[Ce qui est demandé]
D'après l'extrait, quelle est la destination finale de l'expédition de Baldor ? Répondez en quelques mots, s'il vous plaît.

[Extrait à examiner]
════════════════════

Le vieil homme, dans un soupir, remercie les héros – qui sont arrivés juste à temps. Il se présente comme étant Baldor, un marchand de la ville de Dale (avec son fils Belgo, qui craignait de voir son père mourir, et qui a des étoiles dans les yeux en dévisageant ses sauveurs). Il explique qu’il avait monté une expédition pour traverser la Forêt Noire, dans le but d’aller vendre notamment des jouets de Dale aux Hommes des Bois, qui en sont très friands, dit-on – sa destination finale étant Fort-Bois. Il sait que la Forêt Noire est dangereuse, aussi avait-il embauché des gardes pour assurer la sécurité de l’expédition… mais il apparaît qu’il avait très mal choisi.

 

Baldor, entre deux remerciements, ne manque pas de dévisager ses sauveurs… Ils ont l’air d’aventuriers capables – et il y a même un Homme des Bois parmi eux ! Peut-être… Accepteraient-ils de faire office de gardes pour son expédition ? Il les récompensera bien ! Vingt pièces d’argent chacun – non, cinquante ! Et les compagnons acceptent – tous ; car ils ont tous de bonnes raisons de traverser la Forêt Noire pour se rendre dans la vallée de l’Anduin, comme de venir en aide au marchand, qui, de toute évidence, ne pourrait survivre dans la forêt s’il s’y engageait seul. Qu’importe si l’on parle ici d’une longue expédition – car traverser la Forêt Noire requiert bien une bonne trentaine de jours. Et si leur groupe s’est formé de façon fortuite, pourtant ils ressentent déjà qu’ils sont liés d’une manière ou d’une autre…

 

Il leur faut toutefois un peu de temps pour se préparer – ils conviennent de retrouver Baldor dans deux jours. Celui-ci avait hâte de partir, mais comprend qu’il est nécessaire de différer un peu.

════════════════════

[Enregistrements d'un jeu de données]

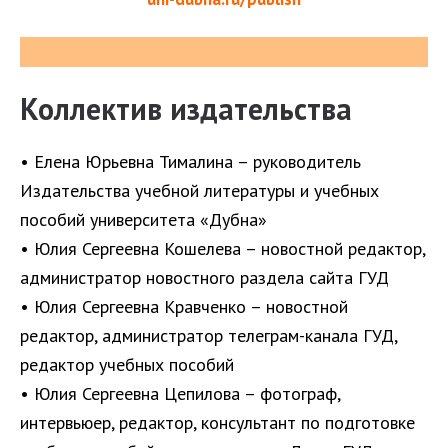
внимание
Коллектив издательства
• Елена Юрьевна Тималина – руководитель
Издательства учебной литературы и учебных
пособий университета «Дубна»
• Юлия Сергеевна Кошелева – новостной редактор,
администратор новостного раздела сайта ГУД
• Юлия Сергеевна Кравченко – новостной
редактор, администратор телеграм-канала ГУД,
редактор учебных пособий
• Юлия Сергеевна Цепилова – фотограф,
интервьюер, редактор, консультант по подготовке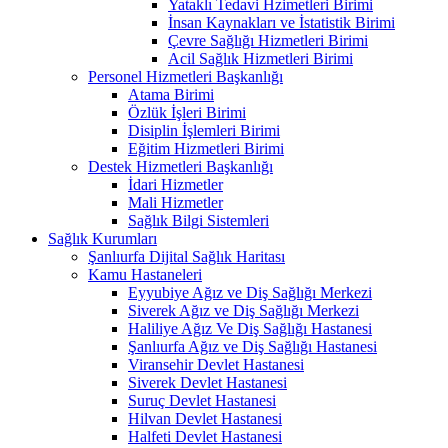
Yataklı Tedavi Hzimetleri Birimi
İnsan Kaynakları ve İstatistik Birimi
Çevre Sağlığı Hizmetleri Birimi
Acil Sağlık Hizmetleri Birimi
Personel Hizmetleri Başkanlığı
Atama Birimi
Özlük İşleri Birimi
Disiplin İşlemleri Birimi
Eğitim Hizmetleri Birimi
Destek Hizmetleri Başkanlığı
İdari Hizmetler
Mali Hizmetler
Sağlık Bilgi Sistemleri
Sağlık Kurumları
Şanlıurfa Dijital Sağlık Haritası
Kamu Hastaneleri
Eyyubiye Ağız ve Diş Sağlığı Merkezi
Siverek Ağız ve Diş Sağlığı Merkezi
Haliliye Ağız Ve Diş Sağlığı Hastanesi
Şanlıurfa Ağız ve Diş Sağlığı Hastanesi
Viransehir Devlet Hastanesi
Siverek Devlet Hastanesi
Suruç Devlet Hastanesi
Hilvan Devlet Hastanesi
Halfeti Devlet Hastanesi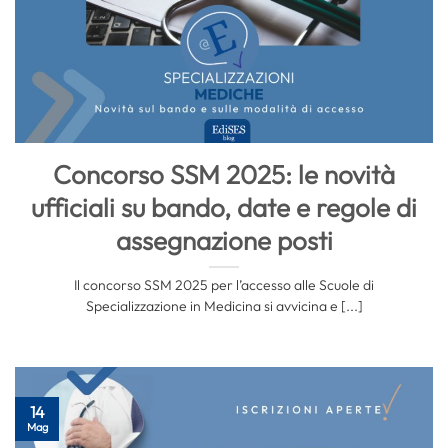
Concorso SSM 2025: le novità
ufficiali su bando, date e regole di
assegnazione posti
Il concorso SSM 2025 per l’accesso alle Scuole di
Specializzazione in Medicina si avvicina e [...]
14
Mag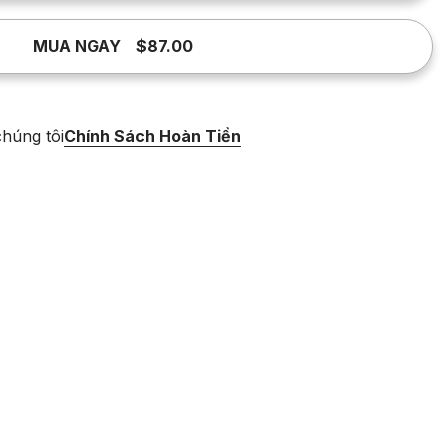
MUA NGAY
$87.00
húng tôi
Chính Sách Hoàn Tiền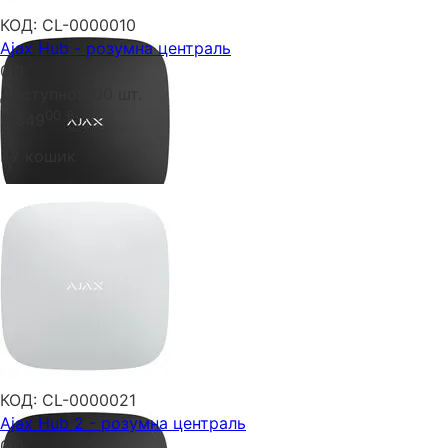
КОД:
CL-0000010
Ajax Hub - розумна централь
0.0
Доступно:
100 шт.
00
₴
6 849
У кошик
КОД:
CL-0000021
Ajax Hub 2 - розумна централь
0.0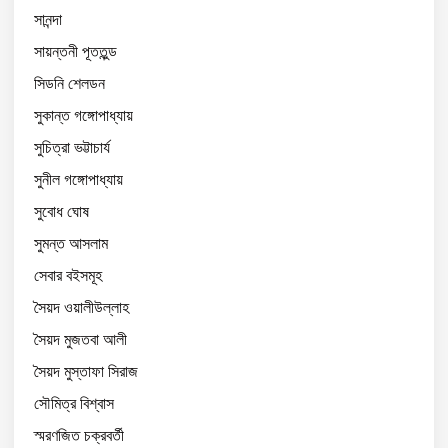
সানন্দা
সায়ন্তনী পূততুন্ড
সিডনি শেলডন
সুকান্ত গঙ্গোপাধ্যায়
সুচিত্রা ভট্টাচার্য
সুনীল গঙ্গোপাধ্যায়
সুবোধ ঘোষ
সুমন্ত আসলাম
সেবার বইসমূহ
সৈয়দ ওয়ালীউল্লাহ
সৈয়দ মুজতবা আলী
সৈয়দ মুস্তাফা সিরাজ
সৌমিত্র বিশ্বাস
স্মরণজিত চক্রবর্তী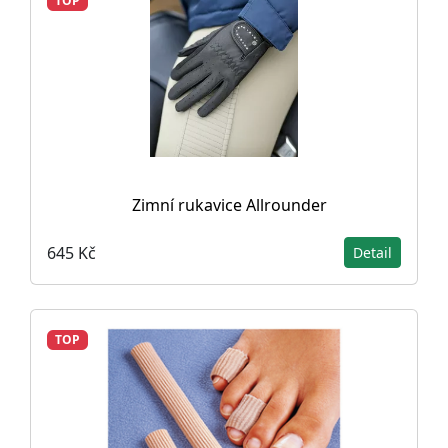
TOP
Zimní rukavice Allrounder
645 Kč
Detail
TOP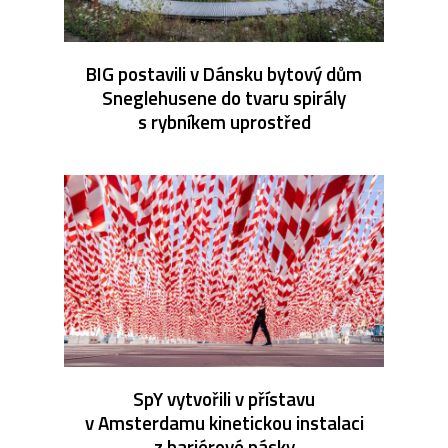
BIG postavili v Dánsku bytový dům
Sneglehusene do tvaru spirály
s rybníkem uprostřed
SpY vytvořili v přístavu
v Amsterdamu kinetickou instalaci
z bariérové pásky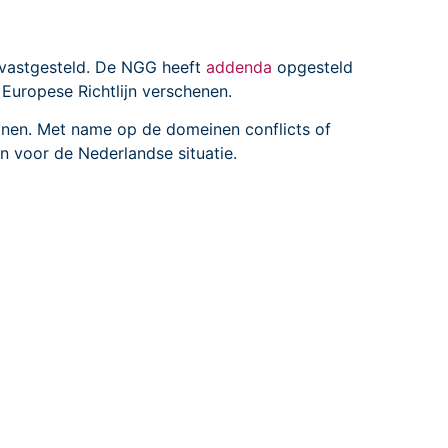
 vastgesteld. De NGG heeft
addenda
opgesteld
 Europese Richtlijn verschenen.
tlijnen. Met name op de domeinen conflicts of
n voor de Nederlandse situatie.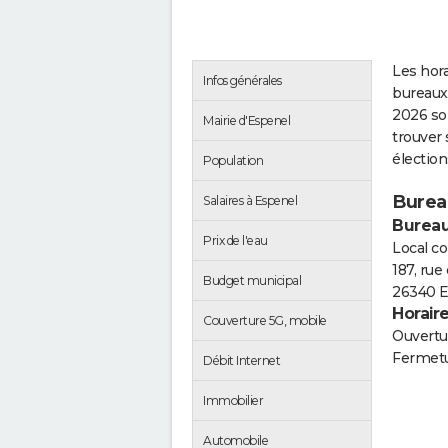
Les hora
Infos générales
bureaux
2026 so
Mairie d'Espenel
trouver 
électio
Population
Burea
Salaires à Espenel
Bureau
Prix de l'eau
Local 
187, rue
Budget municipal
26340 E
Horair
Couverture 5G, mobile
Ouvertur
Fermetu
Débit Internet
Immobilier
Automobile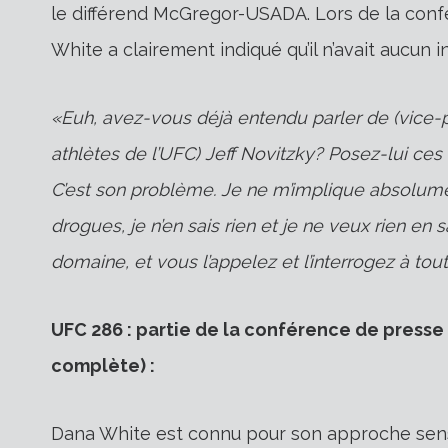
le différend McGregor-USADA. Lors de la conf
White a clairement indiqué qu’il n’avait aucun in
«Euh, avez-vous déjà entendu parler de (vice-p
athlètes de l’UFC) Jeff Novitzky? Posez-lui ces q
C’est son problème. Je ne m’implique absolume
drogues, je n’en sais rien et je ne veux rien en sa
domaine, et vous l’appelez et l’interrogez à to
UFC 286 : partie de la conférence de press
complète) :
Dana White est connu pour son approche sensée 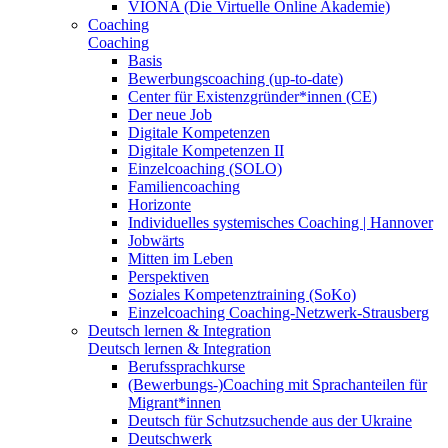
VIONA (Die Virtuelle Online Akademie)
Coaching
Coaching
Basis
Bewerbungscoaching (up-to-date)
Center für Existenzgründer*innen (CE)
Der neue Job
Digitale Kompetenzen
Digitale Kompetenzen II
Einzelcoaching (SOLO)
Familiencoaching
Horizonte
Individuelles systemisches Coaching | Hannover
Jobwärts
Mitten im Leben
Perspektiven
Soziales Kompetenztraining (SoKo)
Einzelcoaching Coaching-Netzwerk-Strausberg
Deutsch lernen & Integration
Deutsch lernen & Integration
Berufssprachkurse
(Bewerbungs-)Coaching mit Sprachanteilen für
Migrant*innen
Deutsch für Schutzsuchende aus der Ukraine
Deutschwerk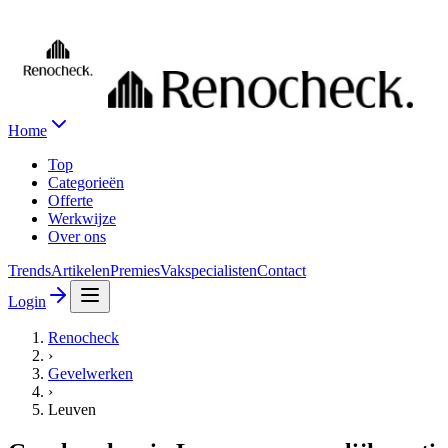
Home
Top
Categorieën
Offerte
Werkwijze
Over ons
Trends
Artikelen
Premies
Vakspecialisten
Contact
Login
Renocheck
›
Gevelwerken
›
Leuven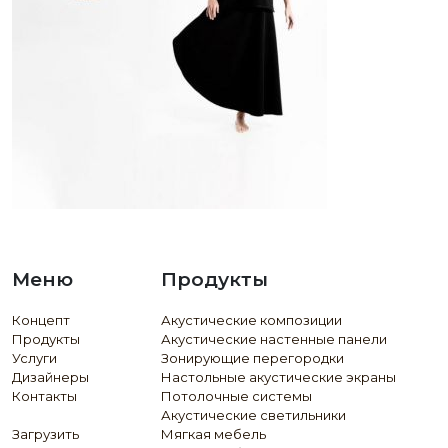
Меню
Продукты
Концепт
Акустические композиции
Продукты
Акустические настенные панели
Услуги
Зонирующие перегородки
Дизайнеры
Настольные акустические экраны
Контакты
Потолочные системы
Акустические светильники
Загрузить
Мягкая мебель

════════════════════

[Réponse rédigée]
Fort-Bois.